## ASSIGNED TASK
The expected output is a copy of every line in the records with the string "lines".

....

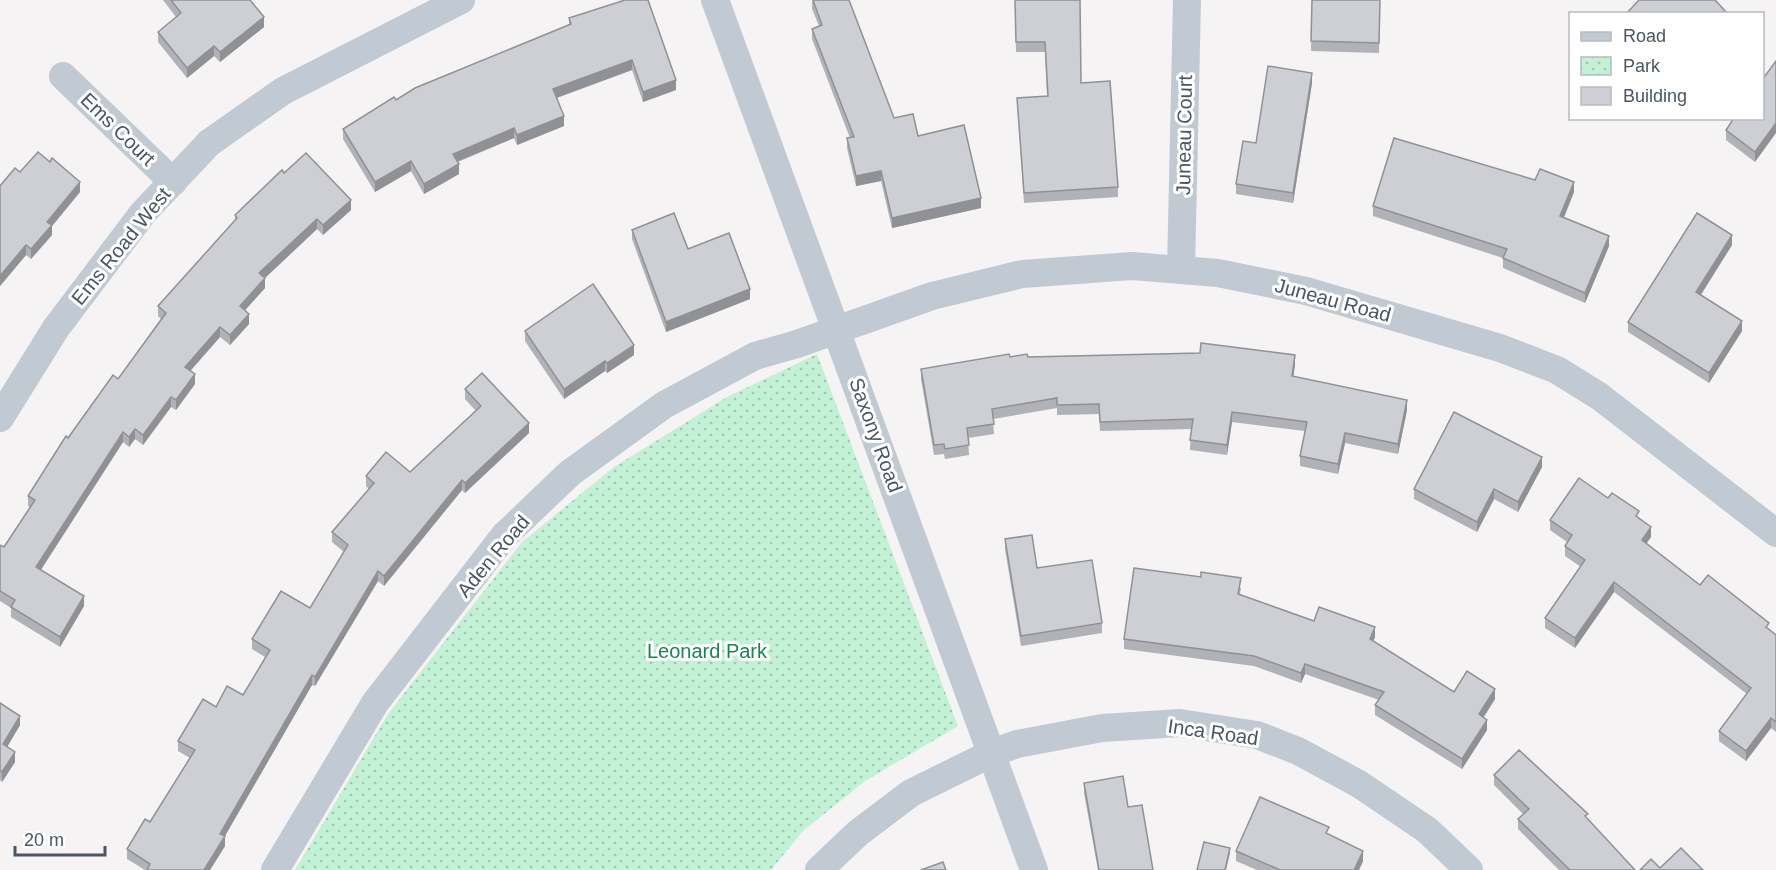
<svg xmlns="http://www.w3.org/2000/svg" width="1776" height="870" viewBox="0 0 1776 870" font-family="Helvetica,sans-serif">
<style>
.park{fill:url(#park-dots)}
.lines{fill:none;stroke-linecap:round;stroke-linejoin:round}
.minor{stroke:#c1cad2;stroke-width:28}
.wall{fill:#b0b2b7}
.shaded-wall{fill:#909195}
.building{fill:#cdcfd5;stroke:#909195;stroke-width:1.5}
.labels{text-anchor:middle;dominant-baseline:central;stroke-width:6;stroke-linejoin:round;paint-order:stroke}
.street-label{font-size:20px;fill:#4a5661;stroke:#fff}
.park-label{font-size:20px;fill:#17864f;stroke:#fff}
</style>
<defs>
<pattern id="park-dots" width="8" height="8" patternUnits="userSpaceOnUse" patternTransform="scale(1.5)"><rect width="8" height="8" fill="#c3f1d5"/><path d="M2 2h.1M6 6h.1" fill="none" stroke="#a0c6b0" stroke-width="1.8" stroke-linecap="round"/></pattern>
</defs>
<rect width="100%" height="100%" fill="#f5f3f3"/>
<path class="park" d="M817,354L958,726L865,781L803,831L771,870H295L388,714L522,542L614,467L727,397Z"/>
<g class="lines">
<g class="minor">
<path d="M715,0L1034,870"/>
<path d="M63,76L173,182"/>
<path d="M1181,270L1187,0"/>
<path d="M0,418L56,328L143,213L209,143L283,91L461,0"/>
<path d="M275,870L375,703L504,536L570,473L664,405L755,356L797,344L932,296L1022,274L1132,266L1218,273L1306,291L1500,348L1557,370L1599,396L1776,533"/>
<path d="M819,870L858,833L911,793L992,753L1017,744L1102,728L1180,723L1257,735L1298,751L1359,784L1427,830L1469,870"/>
</g>
</g>
<g class="wall">
<path d="M163,0H250L264,27L220,62L214,56L187,78L158,42V32L176,17Z"/>
<path d="M812,0L894,118L918,136L981,208L892,228L881,181L856,186L847,148V138H850L812,39V29L819,26L812,9Z"/>
<path d="M1015,0L1081,83L1118,187V197L1024,203L1017,98L1047,96L1045,52H1016Z"/>
<path d="M1312,0H1380L1379,53L1311,51Z"/>
<path d="M569,18L676,90L643,102L632,70L557,98L564,126L517,145L514,138L458,162L459,174L424,194L411,171L375,192L343,139V129L396,100L569,25Z"/>
<path d="M1312,83L1293,203L1236,194V184L1256,143Z"/>
<path d="M1762,118L1755,162L1726,140V130Z"/>
<path d="M50,162L80,192L52,226V235L31,259L26,255L0,286V186L20,172Z"/>
<path d="M284,173L351,210L323,235L317,229L265,278V288L245,310L249,324L230,345L220,337L190,371L195,384L176,410L171,407L143,445L135,439L129,447L123,442L41,570L84,606L60,647L11,617V608L0,601V545L4,547L30,507L28,506V496L68,438L118,379L161,319L158,316V306L235,220V215Z"/>
<path d="M1574,192L1564,218L1609,246L1585,303L1503,268V258L1373,216V206Z"/>
<path d="M632,230L688,249L750,299L666,332L632,239Z"/>
<path d="M1732,245L1701,295L1742,331L1709,383L1628,332V322Z"/>
<path d="M525,331L634,355L607,373L605,371L564,399L525,341Z"/>
<path d="M1010,357L1295,365L1293,376L1407,410L1398,454L1345,443L1338,474L1300,466V456L1305,431L1232,422L1227,455L1190,450L1191,429L1100,431L1099,414L1057,415V408L993,419L994,434L968,438L969,455L945,459L944,454L934,455L921,379V369Z"/>
<path d="M465,389L529,433L465,493L462,490L384,586L378,581L315,686L312,685L225,836V846L210,870H145L127,859V849L150,822L190,758L178,751V741L216,707L243,695L265,657L252,649V639L310,608L344,552L332,542V532L369,489L366,486V476L410,472L476,411L465,399Z"/>
<path d="M1542,467L1518,512L1494,499L1477,532L1414,499V489Z"/>
<path d="M1639,519L1651,537L1646,543L1700,585L1776,635V732L1771,728L1746,761L1719,741V731L1747,694L1614,592L1575,648L1545,628V618L1581,567L1565,556V546L1567,542L1550,530V520Z"/>
<path d="M1005,539L1037,568L1102,623V633L1021,646L1005,549Z"/>
<path d="M1201,577L1241,588L1240,594L1314,621L1375,637L1373,641L1454,692L1495,699L1484,717L1487,730L1462,769L1375,715V705L1379,700L1305,674L1301,683L1254,666L1124,649V639Z"/>
<path d="M0,703L20,725L7,747L15,762L2,782L0,780Z"/>
<path d="M1494,775L1588,819L1635,870H1559L1518,829V819L1523,814L1494,785Z"/>
<path d="M1084,783L1128,807L1153,870H1098L1084,793Z"/>
<path d="M1329,834L1363,861L1359,870H1257L1236,861V851Z"/>
</g>
<g class="shaded-wall">
<path d="M264,17V27L220,62V52Z"/>
<path d="M214,46V56L187,78V68Z"/>
<path d="M632,60V70L553,99V89Z"/>
<path d="M1312,73V83L1293,203V193Z"/>
<path d="M676,80V90L643,102V92Z"/>
<path d="M564,116V126L517,145V135Z"/>
<path d="M1776,123V133L1755,162V152Z"/>
<path d="M514,128V138L453,163V154Z"/>
<path d="M411,161V171L375,192V182Z"/>
<path d="M459,164V174L424,194V184Z"/>
<path d="M881,171V181L856,186V176Z"/>
<path d="M80,182V192L52,226V235L31,259V249L47,222Z"/>
<path d="M1574,182V192L1560,226V216Z"/>
<path d="M981,198V208L892,228V218Z"/>
<path d="M351,200V210L323,235V225Z"/>
<path d="M317,219V229L265,278V288L240,316V306L259,273Z"/>
<path d="M1732,235V245L1696,302V292Z"/>
<path d="M1609,236V246L1585,303V293Z"/>
<path d="M26,245V255L0,286V276Z"/>
<path d="M750,289V299L666,332V322Z"/>
<path d="M249,314V324L230,345V335Z"/>
<path d="M1742,321V331L1709,383V373Z"/>
<path d="M220,327V337L185,377V367Z"/>
<path d="M634,345V355L607,373V363Z"/>
<path d="M1295,355V365L1292,386V376Z"/>
<path d="M605,361V371L564,399V389Z"/>
<path d="M195,374V384L176,410V400Z"/>
<path d="M171,397V407L143,445V435Z"/>
<path d="M1407,400V410L1398,454V444Z"/>
<path d="M1232,412V422L1227,455V445Z"/>
<path d="M529,423V433L465,493V483Z"/>
<path d="M135,429V439L129,447V437Z"/>
<path d="M123,432V442L36,577V567Z"/>
<path d="M1345,433V443L1338,474V464Z"/>
<path d="M1542,457V467L1518,512V502Z"/>
<path d="M462,480V490L384,586V576Z"/>
<path d="M1494,489V499L1477,532V522Z"/>
<path d="M1651,527V537L1642,550V540Z"/>
<path d="M378,571V581L315,686V677Z"/>
<path d="M1614,582V592L1575,648V638Z"/>
<path d="M84,596V606L60,647V637Z"/>
<path d="M1375,627V637L1370,649V639Z"/>
<path d="M1305,664V674L1301,683V673Z"/>
<path d="M312,675V685L222,841L225,836V846L210,870H204L220,834Z"/>
<path d="M1495,689V699L1479,724V714Z"/>
<path d="M20,716V725L3,754V744Z"/>
<path d="M1771,718V728L1746,761V751Z"/>
<path d="M1487,720V730L1462,769V759Z"/>
<path d="M15,752V762L2,782V772Z"/>
<path d="M1230,848V853L1226,870H1225Z"/>
<path d="M1363,851V861L1359,870H1354Z"/>
</g>
<g class="building">
<path d="M171,0H250L264,17L220,52L214,46L187,68L158,32L181,13Z"/>
<path d="M625,0H648L676,80L643,92L632,60L553,89L564,116L517,135L514,128L453,154L459,164L424,184L411,161L375,182L343,129L394,97L396,100L415,88L571,24L569,18Z"/>
<path d="M813,0H849L894,118L913,114L918,136L964,125L981,198L892,218L881,171L856,176L847,138L854,137L812,29L822,25Z"/>
<path d="M1015,0H1080L1081,83L1110,81L1118,187L1024,193L1017,98L1048,96L1045,42H1016Z"/>
<path d="M1312,0H1380L1379,43L1311,41Z"/>
<path d="M1639,0H1715L1728,14H1626Z"/>
<path d="M1776,61V123L1755,152L1726,130L1734,118H1762V80Z"/>
<path d="M1268,66L1312,73L1293,193L1236,184L1243,141L1256,143Z"/>
<path d="M1394,138L1535,180L1540,169L1574,182L1560,216L1609,236L1585,293L1503,258L1507,249L1373,206Z"/>
<path d="M38,152L50,162L52,158L80,182L47,222L52,225L31,249L26,245L0,276V186L15,168L20,172Z"/>
<path d="M306,153L351,200L323,225L317,219L259,273L265,278L240,306L249,314L230,335L220,327L185,367L195,374L176,400L171,397L143,435L135,429L129,437L123,432L36,567L84,596L60,637L11,607L15,600L0,591V545L4,547L35,500L28,496L66,436L68,438L113,375L118,379L166,313L158,306L237,218L235,215L282,170L284,173Z"/>
<path d="M674,213L688,249L729,233L750,289L666,322L632,230Z"/>
<path d="M1697,213L1732,235L1696,292L1742,321L1709,373L1628,322Z"/>
<path d="M593,284L634,345L607,363L605,361L564,389L525,331Z"/>
<path d="M1201,343L1295,355L1292,376L1407,400L1398,444L1345,433L1338,464L1300,456L1307,422L1232,412L1227,445L1190,440L1193,419L1100,422L1099,404L1057,405V398L992,409L994,424L967,428L969,445L945,449L944,444L934,445L921,369L1009,354L1010,357L1027,354L1028,357L1200,353Z"/>
<path d="M482,373L529,423L465,483L462,480L384,576L378,571L315,677L312,675L220,834L225,836L204,870H147L150,864L127,849L145,819L150,822L195,750L178,741L203,699L216,707L227,686L243,695L270,650L252,639L281,591L310,608L348,545L332,532L374,483L366,476L386,452L410,472L481,406L465,389Z"/>
<path d="M1454,412L1542,457L1518,502L1494,489L1477,522L1414,489Z"/>
<path d="M1579,478L1608,498L1612,493L1639,511L1636,516L1651,527L1642,540L1700,585L1708,575L1769,623L1766,627L1776,635V722L1771,718L1746,751L1719,731L1751,688L1614,582L1575,638L1545,618L1585,560L1565,546L1572,535L1550,520Z"/>
<path d="M1032,535L1037,568L1092,560L1102,623L1021,636L1005,539Z"/>
<path d="M1134,568L1201,577V572L1241,578L1238,594L1314,621L1319,607L1375,627L1370,639L1454,692L1467,671L1495,689L1479,714L1487,720L1462,759L1375,705L1384,692L1305,664L1301,673L1254,656L1124,639Z"/>
<path d="M0,703L20,716L3,744L15,752L2,772L0,770Z"/>
<path d="M1519,750L1588,814L1585,816L1635,870H1570L1518,819L1529,809L1494,775Z"/>
<path d="M1123,776L1128,807L1142,805L1153,870H1099L1084,783Z"/>
<path d="M1260,797L1329,827L1326,833L1363,851L1354,870H1280L1236,851Z"/>
<path d="M1204,842L1230,848L1225,870H1197Z"/>
<path d="M1681,848L1703,870H1640L1651,859L1660,868Z"/>
<path d="M943,862L946,870H921Z"/>
</g>
<g class="labels">
<g class="street-label">
<text transform="translate(118 129) rotate(44)">Ems Court</text>
<text transform="translate(1184 135) rotate(-89)">Juneau Court</text>
<text transform="translate(121 246) rotate(-51)">Ems Road West</text>
<text transform="translate(1333 300) rotate(15)">Juneau Road</text>
<text transform="translate(876 435) rotate(70)">Saxony Road</text>
<text transform="translate(493 556) rotate(-50)">Aden Road</text>
<text transform="translate(1213 732) rotate(8)">Inca Road</text>
</g>
<g class="park-label">
<text x="707" y="651">Leonard Park</text>
</g>
</g>
<rect x="1569" y="12" width="195" height="108" fill="#ffffff" stroke="#b7bbc0" stroke-width="1.5"/>
<rect x="1581" y="32" width="30" height="9" fill="#c1cad2" stroke="#b7bbc0" stroke-width="1.5"/>
<text x="1623" y="42" font-size="18" fill="#4a5661">Road</text>
<rect x="1581" y="57" width="30" height="18" fill="url(#park-dots)" stroke="#b7bbc0" stroke-width="1.5"/>
<text x="1623" y="72" font-size="18" fill="#4a5661">Park</text>
<rect x="1581" y="87" width="30" height="18" fill="#cdcfd5" stroke="#b7bbc0" stroke-width="1.5"/>
<text x="1623" y="102" font-size="18" fill="#4a5661">Building</text>
<path d="M15 846v9h90v-9" fill="none" stroke="#4a5661" stroke-width="3"/>
<text x="24" y="846" font-size="18" fill="#4a5661" stroke="#ffffff" stroke-width="4.5" paint-order="stroke">20 m</text>
</svg>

....

## TASK SOLUTION
.lines{fill:none;stroke-linecap:round;stroke-linejoin:round}
<g class="lines">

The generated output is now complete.